Text segment:
■ ■ ■ ■
# CHMR FEATURED HORSE FOR ADOPTION



## Marty (Feb 27, 2008)

Meet Cody! Cody is presently *Meet Chance's Miniature Horse Rescue Featured Horse* now up for adoption.

This little guy has been in foster care for nearly 6 months and it's time that he go to his new adoptive parents and a place he can finally call home.

Cody is a 06 gelded colt, bay pinto with chrome; star, stripe, and white on all 4 legs. He is measuring in right now at 31.75. This guy is sweet, gentle and mother approved. He has not been abused or starved and has no mental hang ups. The iceing on the cake is that Cody is AMHR registered and we have his papers in order which will be sent with him. HURRAY! This makes him elgible to be shown in AMHR performance and drive him later on when he grows up. And guess what else? He has FLYING W FARMS on his papers too in his background so this little feller is no slouch and he should have potential for all sorts of great things so how's that grab you???

Cody is priced at $350.00 which lets face it folks, this is very reasonable for a nice little registered dude in good health and good condition. He is located in Illinois so transportation would be up to you, but when possible, we do try to help out with that if needed.

If you are interested in Cody, please go to the CMHR website and download and submit the proper adoption forms to us.

Many thanks to you and have a great day!

Marty Garrison, Brave Little Prancers

CMHR Board of Directors


----------



## Champ (Feb 28, 2008)

Marty I wish I lived closer cause Cody is definitely a cutie and I'd love to have him in my barn....any idea on how much it costs to ship horses to NH from Illinois?
■ ■ ■ ■
Recorded information:
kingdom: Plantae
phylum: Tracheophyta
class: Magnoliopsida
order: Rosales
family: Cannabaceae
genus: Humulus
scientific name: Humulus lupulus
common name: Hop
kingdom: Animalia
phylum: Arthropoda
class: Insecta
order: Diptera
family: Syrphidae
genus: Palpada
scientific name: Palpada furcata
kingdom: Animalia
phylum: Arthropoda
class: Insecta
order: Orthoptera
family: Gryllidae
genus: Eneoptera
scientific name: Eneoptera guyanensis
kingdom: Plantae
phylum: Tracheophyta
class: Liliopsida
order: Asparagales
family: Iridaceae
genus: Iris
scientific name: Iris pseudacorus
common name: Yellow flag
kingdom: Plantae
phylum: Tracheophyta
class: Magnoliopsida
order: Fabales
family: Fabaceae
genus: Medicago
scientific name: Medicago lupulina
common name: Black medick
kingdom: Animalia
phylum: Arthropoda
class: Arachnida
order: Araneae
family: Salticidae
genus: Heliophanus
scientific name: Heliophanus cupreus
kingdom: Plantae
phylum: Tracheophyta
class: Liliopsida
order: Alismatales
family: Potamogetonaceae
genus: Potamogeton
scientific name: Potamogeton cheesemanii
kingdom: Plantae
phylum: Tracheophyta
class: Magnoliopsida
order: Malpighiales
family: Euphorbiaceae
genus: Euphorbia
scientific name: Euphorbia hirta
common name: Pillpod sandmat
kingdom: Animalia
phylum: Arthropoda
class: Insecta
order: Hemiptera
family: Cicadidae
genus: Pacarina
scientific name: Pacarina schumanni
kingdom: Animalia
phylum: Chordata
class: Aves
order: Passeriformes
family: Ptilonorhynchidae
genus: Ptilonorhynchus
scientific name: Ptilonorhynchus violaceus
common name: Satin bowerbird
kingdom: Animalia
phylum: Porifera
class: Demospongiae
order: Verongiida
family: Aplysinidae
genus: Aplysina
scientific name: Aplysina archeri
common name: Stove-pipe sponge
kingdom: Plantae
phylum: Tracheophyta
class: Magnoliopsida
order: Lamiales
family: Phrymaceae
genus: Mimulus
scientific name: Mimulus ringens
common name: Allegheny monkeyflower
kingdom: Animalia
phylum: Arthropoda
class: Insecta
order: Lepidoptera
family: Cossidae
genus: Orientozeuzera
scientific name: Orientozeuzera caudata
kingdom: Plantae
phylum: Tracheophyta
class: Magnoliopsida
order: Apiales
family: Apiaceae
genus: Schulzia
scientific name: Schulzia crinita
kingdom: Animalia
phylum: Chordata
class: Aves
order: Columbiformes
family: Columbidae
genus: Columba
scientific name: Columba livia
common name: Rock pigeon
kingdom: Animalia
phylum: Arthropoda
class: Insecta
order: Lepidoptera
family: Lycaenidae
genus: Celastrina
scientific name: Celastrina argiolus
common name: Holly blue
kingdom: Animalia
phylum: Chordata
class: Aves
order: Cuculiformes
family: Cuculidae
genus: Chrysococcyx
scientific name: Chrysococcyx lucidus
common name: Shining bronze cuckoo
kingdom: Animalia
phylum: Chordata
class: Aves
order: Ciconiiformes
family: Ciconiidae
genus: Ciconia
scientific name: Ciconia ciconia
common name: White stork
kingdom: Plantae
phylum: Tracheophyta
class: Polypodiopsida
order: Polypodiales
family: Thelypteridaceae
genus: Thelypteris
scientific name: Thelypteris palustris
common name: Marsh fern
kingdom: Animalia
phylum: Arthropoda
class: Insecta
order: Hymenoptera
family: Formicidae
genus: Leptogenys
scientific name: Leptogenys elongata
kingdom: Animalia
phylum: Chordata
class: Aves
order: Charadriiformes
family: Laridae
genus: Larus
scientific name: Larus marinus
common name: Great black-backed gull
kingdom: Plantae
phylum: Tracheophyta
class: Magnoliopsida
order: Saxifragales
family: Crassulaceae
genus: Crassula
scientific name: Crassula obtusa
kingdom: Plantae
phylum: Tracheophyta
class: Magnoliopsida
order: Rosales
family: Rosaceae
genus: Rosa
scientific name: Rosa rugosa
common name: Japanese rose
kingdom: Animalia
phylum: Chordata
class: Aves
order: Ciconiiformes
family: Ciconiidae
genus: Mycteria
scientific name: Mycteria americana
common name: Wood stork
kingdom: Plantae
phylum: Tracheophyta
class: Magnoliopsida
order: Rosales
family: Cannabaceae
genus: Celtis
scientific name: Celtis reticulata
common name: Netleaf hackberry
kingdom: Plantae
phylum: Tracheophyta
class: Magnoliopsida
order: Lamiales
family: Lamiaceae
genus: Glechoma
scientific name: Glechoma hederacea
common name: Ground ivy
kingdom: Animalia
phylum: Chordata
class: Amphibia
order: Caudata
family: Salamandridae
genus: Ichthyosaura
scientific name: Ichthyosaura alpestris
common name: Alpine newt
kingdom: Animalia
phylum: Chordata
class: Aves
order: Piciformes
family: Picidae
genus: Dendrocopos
■ ■ ■ ■
To be done:
1. In the adoption thread, shorten the paragraph beginning "Cody is priced at $350.00" into a short list that keeps its main facts.
2. Put this sentence from the adoption thread into Spanish: "This little guy has been in foster care for nearly 6 months and it's time that he go to his new adoptive parents and a place he can finally call home."
3. Reproduce the adoption thread word for word, starting with "Cody is a 06" and going on through "that grab you???".
The lines have no part in any of this.

Results for the exercise:
1.
- Price: $350.00, called very reasonable for a registered horse in good health and good condition
- Location: Illinois
- Transportation: up to the adopter, though the rescue tries to help when possible if needed

2. Este pequeño ha estado en un hogar de acogida durante casi 6 meses y ya es hora de que se vaya con sus nuevos padres adoptivos a un lugar al que por fin pueda llamar hogar.

3.
Cody is a 06 gelded colt, bay pinto with chrome; star, stripe, and white on all 4 legs. He is measuring in right now at 31.75. This guy is sweet, gentle and mother approved. He has not been abused or starved and has no mental hang ups. The iceing on the cake is that Cody is AMHR registered and we have his papers in order which will be sent with him. HURRAY! This makes him elgible to be shown in AMHR performance and drive him later on when he grows up. And guess what else? He has FLYING W FARMS on his papers too in his background so this little feller is no slouch and he should have potential for all sorts of great things so how's that grab you???